本文抜粋:
○ ○ ○ ○ ○ ○ ○
<三村先生のおすすめ書籍>
生活文化、経験価値、地域社会への貢献を目指す食農連携マーケティングは、「マーケティング3.0」の概念にも共通すると三村教授。『コトラーのマーケティング3.0-ソーシャル・メディア時代の新法則』(朝日新聞出版刊)
12月5日、大衆薬のインターネット販売について定めた改正薬事法が成立。大衆薬の99%超のネット販売が認められることとなった。マーケティング領域の中でもメーカーと卸・流通の接点、特に医薬品流通や大店法と大型店出店問題についての研究を続けてきた青山学院大学の三村優美子教授は、この出来事を現在の日本のマーケティング環境を象徴する出来事と考えている。
「医薬品のネット販売解禁の議論とは、対面販売原則の否定。医薬品販売における薬剤師という機能の否定でもあった」と三村教授は話す。
医薬品に限らず、たとえば化粧品も専門店での販売から薬局やドラッグストアでのセルフセレクション型へと変容するなど、売り場において人を介したコミュニケーションは希薄になりつつある。それについては「商品がマスプロダクション型、つまりはコモディティ化していくなかで、店頭での説明が不要になり、売り場が軽くなっていく傾向にあったため」と話す。しかし「だからこそ、その反動で揺り戻しが起きるはず」とも考えている。
○ ○ ○ ○ ○ ○ ○
データ欄:
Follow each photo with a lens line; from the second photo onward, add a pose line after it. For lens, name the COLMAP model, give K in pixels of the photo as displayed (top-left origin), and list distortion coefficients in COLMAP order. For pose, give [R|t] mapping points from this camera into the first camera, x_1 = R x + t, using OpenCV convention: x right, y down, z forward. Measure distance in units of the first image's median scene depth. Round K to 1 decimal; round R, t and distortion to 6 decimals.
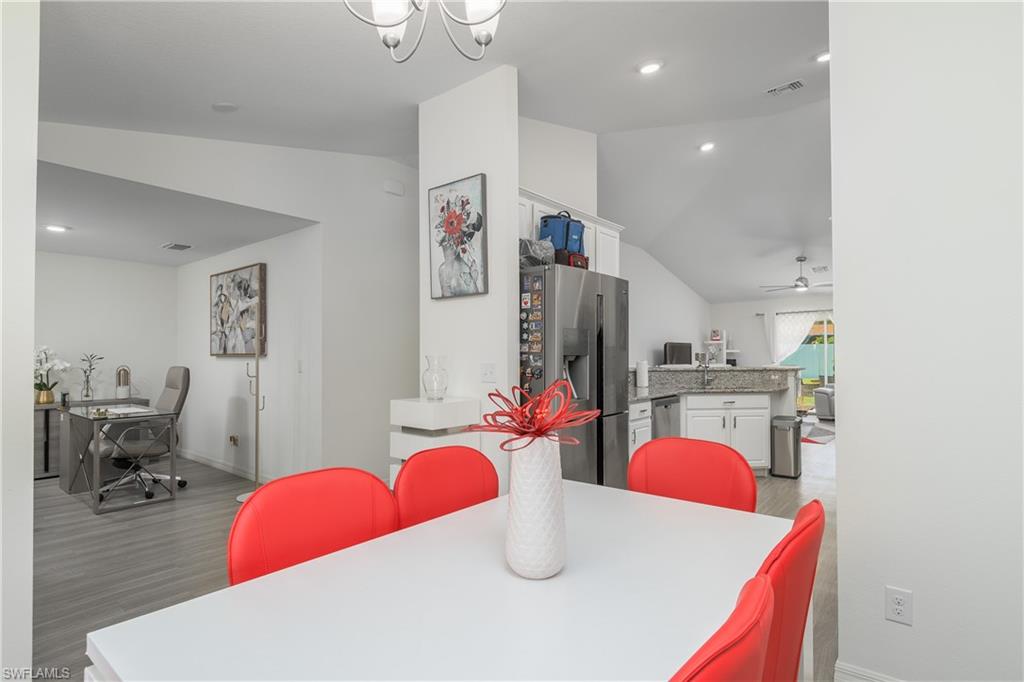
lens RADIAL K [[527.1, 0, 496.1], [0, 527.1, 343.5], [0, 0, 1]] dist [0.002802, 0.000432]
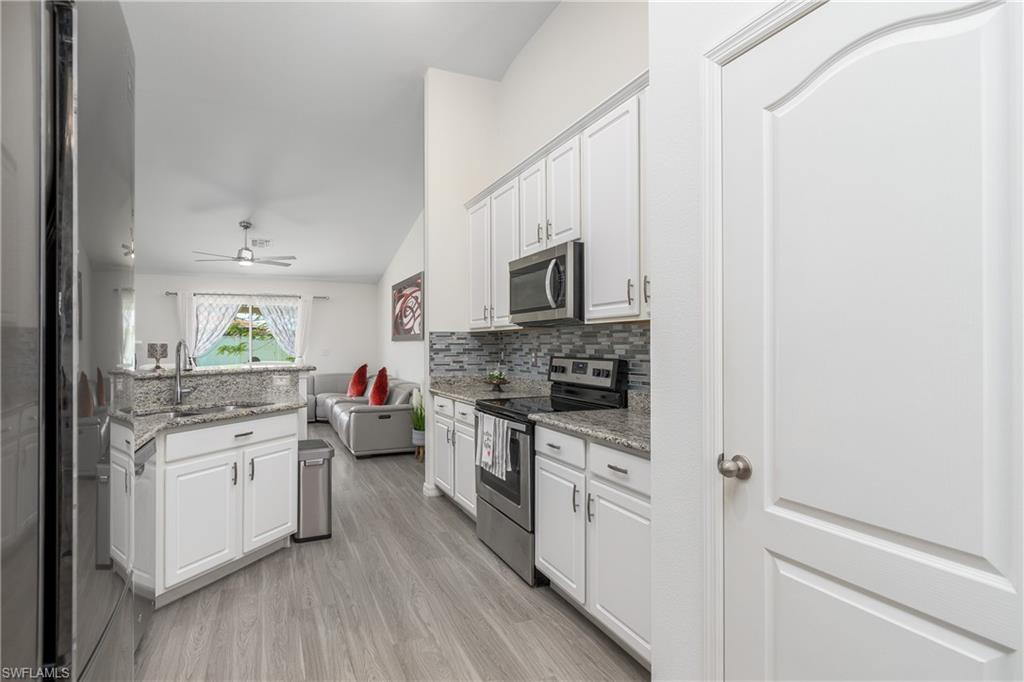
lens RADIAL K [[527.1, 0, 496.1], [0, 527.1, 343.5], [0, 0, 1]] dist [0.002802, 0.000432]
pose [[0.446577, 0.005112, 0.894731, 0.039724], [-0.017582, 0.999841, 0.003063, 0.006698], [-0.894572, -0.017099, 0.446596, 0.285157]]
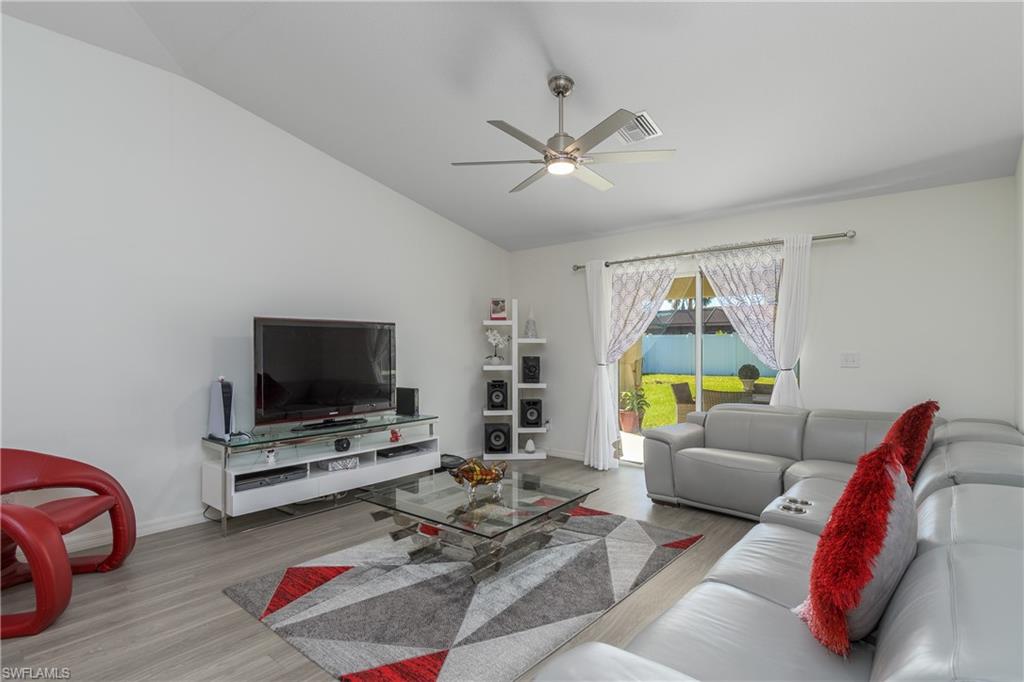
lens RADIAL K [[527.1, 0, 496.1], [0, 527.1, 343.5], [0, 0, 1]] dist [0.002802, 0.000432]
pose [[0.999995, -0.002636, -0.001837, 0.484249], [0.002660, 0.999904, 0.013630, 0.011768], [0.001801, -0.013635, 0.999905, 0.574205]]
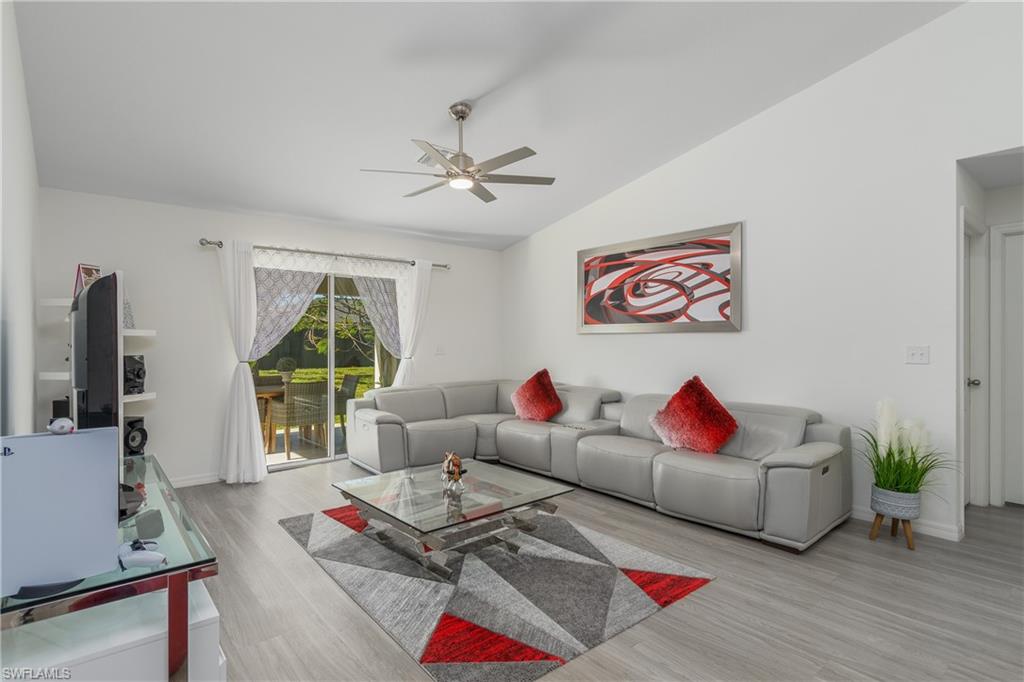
○ ○ ○ ○ ○ ○ ○
課題一覧:
• 1. 本文抜粋によると、大衆薬のインターネット販売について定めた改正薬事法が成立したのは何月何日か。
• 2. 本文抜粋から、「12月5日、大衆薬のインター」を含む語句で始まり「もあった」と三村教授は話す。」で終わる部分を、そのまま書き写せ。

項目別の解答:
• 1. 12月5日。

• 2.
12月5日、大衆薬のインターネット販売について定めた改正薬事法が成立。大衆薬の99%超のネット販売が認められることとなった。マーケティング領域の中でもメーカーと卸・流通の接点、特に医薬品流通や大店法と大型店出店問題についての研究を続けてきた青山学院大学の三村優美子教授は、この出来事を現在の日本のマーケティング環境を象徴する出来事と考えている。
「医薬品のネット販売解禁の議論とは、対面販売原則の否定。医薬品販売における薬剤師という機能の否定でもあった」と三村教授は話す。